---
name: docs-grounding-verifier
description: Use this skill to verify CLAIM-LEVEL grounding of a documentation page (or set of pages) against the source code. Activate when you have specific pages to check for factual accuracy -- not when sweeping a whole corpus (use docs-corpus-audit for that) and not when triaging a PR diff (use docs-sync for that). Trigger nouns: "is this doc accurate", "verify the page against the code", "fact-check this section", "any claims that drifted from source", "fact-checking", "grounding audit", "drift hunt", "claim verification". Returns per-claim verdicts (GROUNDED | PARTIAL | CONTRADICTED | UNSUPPORTED) with file:line evidence citations. Catches paragraph-level inaccuracies that page-level audit averages over -- e.g. a paragraph with 5 claims where 4 are grounded and 1 is fabricated. Does NOT modify files (returns advisory only); does NOT re-architect the docs; does NOT triage PRs.
---

# docs-grounding-verifier

CLAIM-LEVEL grounding verification. Adapts the RAGAS faithfulness-eval
pattern (proven in RAG literature) to docs/code instead of generated-
answers/retrieved-context. Source code is the ground truth; docs
paragraphs are the candidate text under audit.

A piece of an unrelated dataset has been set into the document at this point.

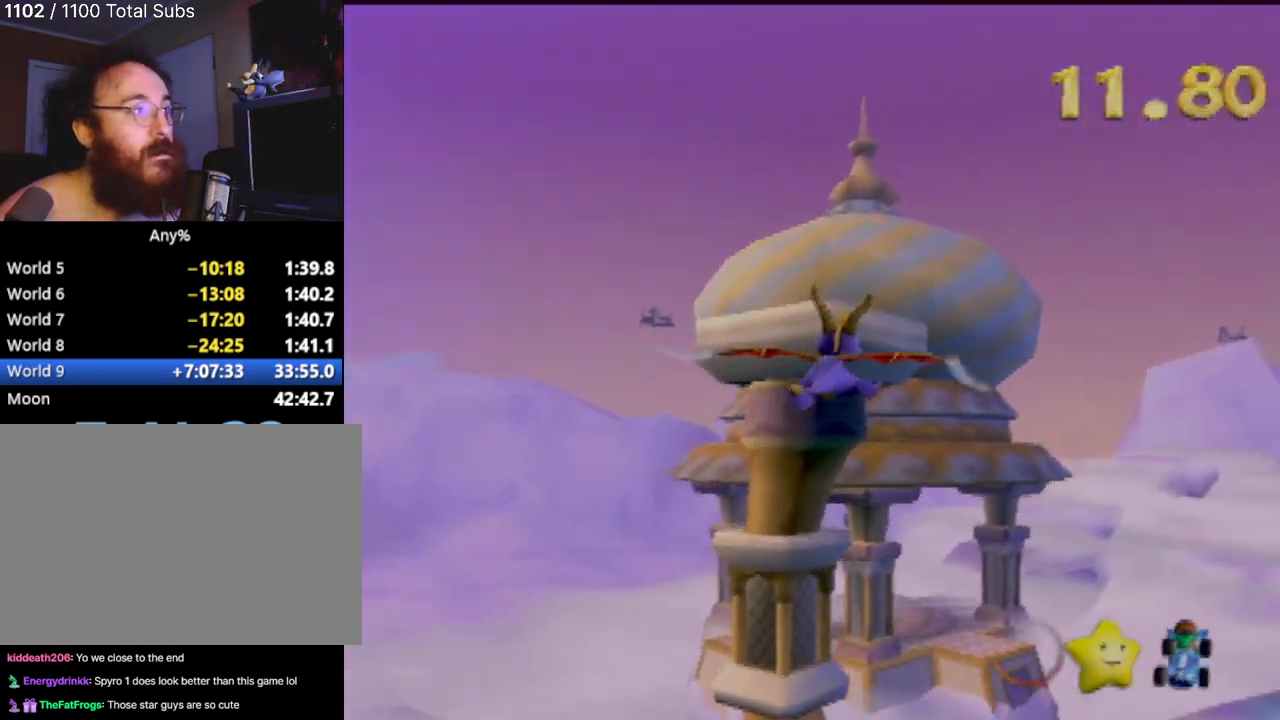
{"buttons": [], "left_stick": "down-left", "events": [[400, "left_stick", "down-left"]]}
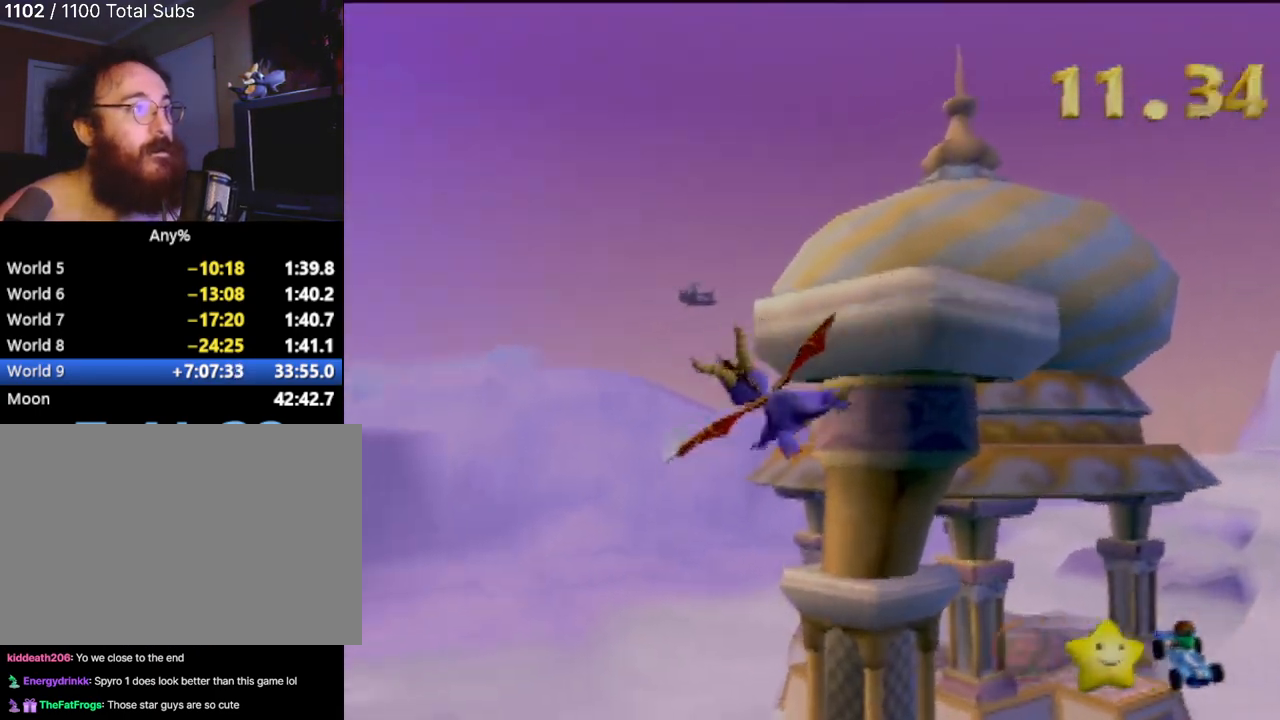
{"buttons": [], "left_stick": "left", "events": [[451, "left_stick", "left"]]}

[python-architect persona](../../personas/python-architect.persona.md)
[doc-writer persona](../../personas/doc-writer.persona.md)

## Sibling contract

This skill is a SIBLING of `docs-corpus-audit` and `docs-sync`. The
boundary is load-bearing:

| Skill                  | Trigger                                | Scope            | Granularity     |
| ---------------------- | -------------------------------------- | ---------------- | --------------- |
| docs-sync              | PR opened/synchronized                 | PR diff only     | Page-level      |
| docs-corpus-audit      | Maintainer asks for whole-corpus pass  | Entire corpus    | Page-level      |
| **docs-grounding-verifier** | **Verify specific pages factually**    | **1..N pages**    | **CLAIM-level** |

`docs-corpus-audit` invokes this skill in its VERIFY phase on the
highest-risk pages of each wave. `docs-sync` can invoke it on the
specific pages in a PR diff. The skill is also runnable standalone.

## When to activate

- Maintainer says "verify <page> against the code".
- An audit wave wants per-claim grounding scores for its highest-risk pages.
- A PR review wants to confirm that prose changes are not just plausible
  but actually consistent with the implementation.
- A "fact-check" or "grounding" or "drift hunt" request.

## When NOT to activate

- Whole-corpus sweep with no specific page list -> use `docs-corpus-audit`.
- PR review with mixed code+docs diff -> use `docs-sync`.
- Editorial / tone review -> use `editorial-owner` persona directly.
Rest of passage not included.